Entries shown:
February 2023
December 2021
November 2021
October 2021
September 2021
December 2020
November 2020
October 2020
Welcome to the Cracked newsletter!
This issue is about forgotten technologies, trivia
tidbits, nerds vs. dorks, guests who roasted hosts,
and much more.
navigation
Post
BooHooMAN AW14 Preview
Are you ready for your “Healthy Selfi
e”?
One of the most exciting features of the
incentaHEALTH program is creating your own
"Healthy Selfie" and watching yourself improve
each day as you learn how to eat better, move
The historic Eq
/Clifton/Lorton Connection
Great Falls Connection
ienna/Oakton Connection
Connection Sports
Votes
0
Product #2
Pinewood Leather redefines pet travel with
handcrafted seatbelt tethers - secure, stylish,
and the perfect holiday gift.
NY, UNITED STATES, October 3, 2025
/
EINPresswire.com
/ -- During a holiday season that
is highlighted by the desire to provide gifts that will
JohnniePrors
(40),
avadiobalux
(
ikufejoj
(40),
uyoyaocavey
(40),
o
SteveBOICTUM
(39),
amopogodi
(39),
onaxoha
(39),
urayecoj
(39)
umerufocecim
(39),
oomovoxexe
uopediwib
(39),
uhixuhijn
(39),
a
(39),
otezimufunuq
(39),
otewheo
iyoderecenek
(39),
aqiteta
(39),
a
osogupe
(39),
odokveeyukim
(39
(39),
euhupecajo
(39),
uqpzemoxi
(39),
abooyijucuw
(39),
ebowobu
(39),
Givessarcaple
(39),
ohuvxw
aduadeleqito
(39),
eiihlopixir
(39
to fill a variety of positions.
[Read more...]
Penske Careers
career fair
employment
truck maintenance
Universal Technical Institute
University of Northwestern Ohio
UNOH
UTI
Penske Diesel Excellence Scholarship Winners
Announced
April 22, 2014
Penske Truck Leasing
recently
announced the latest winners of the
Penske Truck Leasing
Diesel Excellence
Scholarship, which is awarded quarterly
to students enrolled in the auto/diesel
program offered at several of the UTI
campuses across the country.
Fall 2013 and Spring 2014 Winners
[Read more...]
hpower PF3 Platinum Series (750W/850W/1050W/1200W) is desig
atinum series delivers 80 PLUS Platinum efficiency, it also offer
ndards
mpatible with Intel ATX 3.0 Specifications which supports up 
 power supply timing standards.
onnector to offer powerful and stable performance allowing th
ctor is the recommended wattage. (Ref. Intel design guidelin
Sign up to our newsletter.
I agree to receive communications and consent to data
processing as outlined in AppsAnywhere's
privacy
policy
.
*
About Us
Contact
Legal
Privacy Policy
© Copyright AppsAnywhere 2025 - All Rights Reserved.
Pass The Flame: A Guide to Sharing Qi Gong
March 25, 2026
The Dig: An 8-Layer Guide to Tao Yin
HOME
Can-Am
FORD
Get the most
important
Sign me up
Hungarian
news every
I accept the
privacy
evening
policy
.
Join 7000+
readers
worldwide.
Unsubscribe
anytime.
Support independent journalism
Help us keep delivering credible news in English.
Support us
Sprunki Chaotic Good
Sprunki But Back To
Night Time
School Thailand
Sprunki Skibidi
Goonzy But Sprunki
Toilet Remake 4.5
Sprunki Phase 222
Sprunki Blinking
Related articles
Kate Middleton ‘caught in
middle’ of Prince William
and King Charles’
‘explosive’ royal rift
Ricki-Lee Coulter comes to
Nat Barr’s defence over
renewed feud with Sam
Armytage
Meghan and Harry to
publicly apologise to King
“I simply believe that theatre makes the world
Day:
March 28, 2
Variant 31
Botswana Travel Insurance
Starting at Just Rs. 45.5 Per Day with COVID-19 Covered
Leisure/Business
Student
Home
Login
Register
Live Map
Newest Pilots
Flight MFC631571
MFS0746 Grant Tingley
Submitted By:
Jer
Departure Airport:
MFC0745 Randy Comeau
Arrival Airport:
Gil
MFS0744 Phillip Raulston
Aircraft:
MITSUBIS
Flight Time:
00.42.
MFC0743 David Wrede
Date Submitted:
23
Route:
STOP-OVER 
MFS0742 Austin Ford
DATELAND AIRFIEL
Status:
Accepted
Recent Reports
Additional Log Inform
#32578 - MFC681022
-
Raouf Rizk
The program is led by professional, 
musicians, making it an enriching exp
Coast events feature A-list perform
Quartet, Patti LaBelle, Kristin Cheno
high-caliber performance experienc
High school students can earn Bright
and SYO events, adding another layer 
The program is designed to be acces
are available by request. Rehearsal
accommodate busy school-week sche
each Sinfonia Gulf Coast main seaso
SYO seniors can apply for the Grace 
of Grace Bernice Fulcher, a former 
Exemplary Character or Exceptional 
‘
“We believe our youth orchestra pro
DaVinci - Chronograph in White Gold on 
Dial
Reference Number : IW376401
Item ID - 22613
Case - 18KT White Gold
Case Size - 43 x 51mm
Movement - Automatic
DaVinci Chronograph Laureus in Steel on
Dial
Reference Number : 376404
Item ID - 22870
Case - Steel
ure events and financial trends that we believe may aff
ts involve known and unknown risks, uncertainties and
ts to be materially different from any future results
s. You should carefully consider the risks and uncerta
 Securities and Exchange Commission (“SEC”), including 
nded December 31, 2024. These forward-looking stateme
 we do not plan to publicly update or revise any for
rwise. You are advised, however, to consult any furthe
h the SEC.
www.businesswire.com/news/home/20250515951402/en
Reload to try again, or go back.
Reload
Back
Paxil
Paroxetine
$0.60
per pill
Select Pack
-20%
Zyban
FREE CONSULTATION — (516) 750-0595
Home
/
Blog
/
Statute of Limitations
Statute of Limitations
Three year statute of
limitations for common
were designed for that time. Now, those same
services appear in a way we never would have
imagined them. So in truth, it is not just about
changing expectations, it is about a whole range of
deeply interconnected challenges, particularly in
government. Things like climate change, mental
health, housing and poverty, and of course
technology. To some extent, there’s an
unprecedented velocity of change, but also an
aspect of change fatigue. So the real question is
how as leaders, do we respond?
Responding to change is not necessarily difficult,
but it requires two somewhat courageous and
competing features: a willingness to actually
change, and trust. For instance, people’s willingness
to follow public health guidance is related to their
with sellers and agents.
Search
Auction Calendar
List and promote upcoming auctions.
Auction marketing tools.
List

Problem details: Set down, from the entries above, exactly the lines from the one with "Help us keep" up to and including the one with "Meghan and Harry to", and no other lines.

Answer space:
Help us keep delivering credible news in English.
Support us
Sprunki Chaotic Good
Sprunki But Back To
Night Time
School Thailand
Sprunki Skibidi
Goonzy But Sprunki
Toilet Remake 4.5
Sprunki Phase 222
Sprunki Blinking
Related articles
Kate Middleton ‘caught in
middle’ of Prince William
and King Charles’
‘explosive’ royal rift
Ricki-Lee Coulter comes to
Nat Barr’s defence over
renewed feud with Sam
Armytage
Meghan and Harry to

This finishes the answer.